AquaAware: A Two-Phase Learning System for Water Conservation
Published:
AquaAware is a project designed to reduce water consumption in homes by providing real-time recommendations for various tasks like brushing teeth, washing hands, showering, and washing dishes. The system employs a two-phase machine learning algorithm to first train users on best practices and then further optimize their personal habits.
Phase 1: Supervised Learning for Best Practices
Initially, the system uses a dataset containing optimal water consumption levels and time durations for common household tasks.
- Algorithm: A Decision Tree classifier is trained on this “best practice” data.
- Functionality: As the user consumes water, the device records the usage and time. The Decision Tree predicts the ongoing task and provides real-time recommendations to help the user align their habits with water-saving standards.
- Goal: The primary objective of this phase is to guide the user towards adopting more sustainable habits and reducing initial water wastage.
Phase 2: Unsupervised Learning for Personalized Optimization
Once the user has consistently adopted the recommended best practices, the system transitions to a personalized optimization phase.
- Data Collection: The system begins to store the user’s new, more efficient water usage patterns in a new dataset, but without task labels.
- Unsupervised Learning: Since the device cannot automatically classify these new patterns, the K-Means clustering algorithm is used.
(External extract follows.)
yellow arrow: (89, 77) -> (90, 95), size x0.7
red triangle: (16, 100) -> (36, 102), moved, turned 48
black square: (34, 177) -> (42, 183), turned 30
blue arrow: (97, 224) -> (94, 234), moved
Knowing the number of tasks beforehand, K-Means groups the unlabeled data into distinct clusters, effectively re-identifying the tasks based on the user’s unique behavior.
- Retraining: Once the new data is labeled through clustering, a new Decision Tree model is trained on this personalized dataset.
- Goal: This second model provides even more refined predictions and recommendations, pushing the user to consume only what is strictly necessary, thereby minimizing waste beyond the standard best practices.
Design Choices
- Decision Tree was selected as the supervised learning algorithm due to its high accuracy and significantly faster response times compared to alternatives like K-Nearest Neighbors (KNN).
- K-Means was chosen for the unsupervised learning task because the number of clusters (i.e., the number of distinct household tasks) was known in advance, making it a highly efficient choice.